**EXERCISE AIM**
Copy exactly the lines from the one containing "Нашла, вы отвечали на комментарий" through the last line of the records, both included, and nothing more.

**DATA**

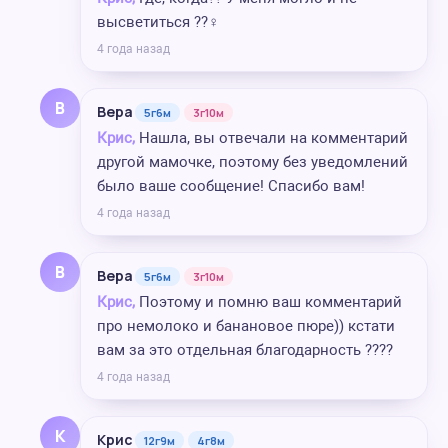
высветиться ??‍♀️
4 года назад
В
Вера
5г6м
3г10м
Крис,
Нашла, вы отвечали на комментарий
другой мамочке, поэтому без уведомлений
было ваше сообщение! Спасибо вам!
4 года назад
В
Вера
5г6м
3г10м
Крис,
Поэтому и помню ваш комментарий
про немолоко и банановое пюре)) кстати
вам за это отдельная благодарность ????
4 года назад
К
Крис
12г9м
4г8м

**RESULT OF THE TASK**
Нашла, вы отвечали на комментарий
другой мамочке, поэтому без уведомлений
было ваше сообщение! Спасибо вам!
4 года назад
В
Вера
5г6м
3г10м
Крис,
Поэтому и помню ваш комментарий
про немолоко и банановое пюре)) кстати
вам за это отдельная благодарность ????
4 года назад
К
Крис
12г9м
4г8м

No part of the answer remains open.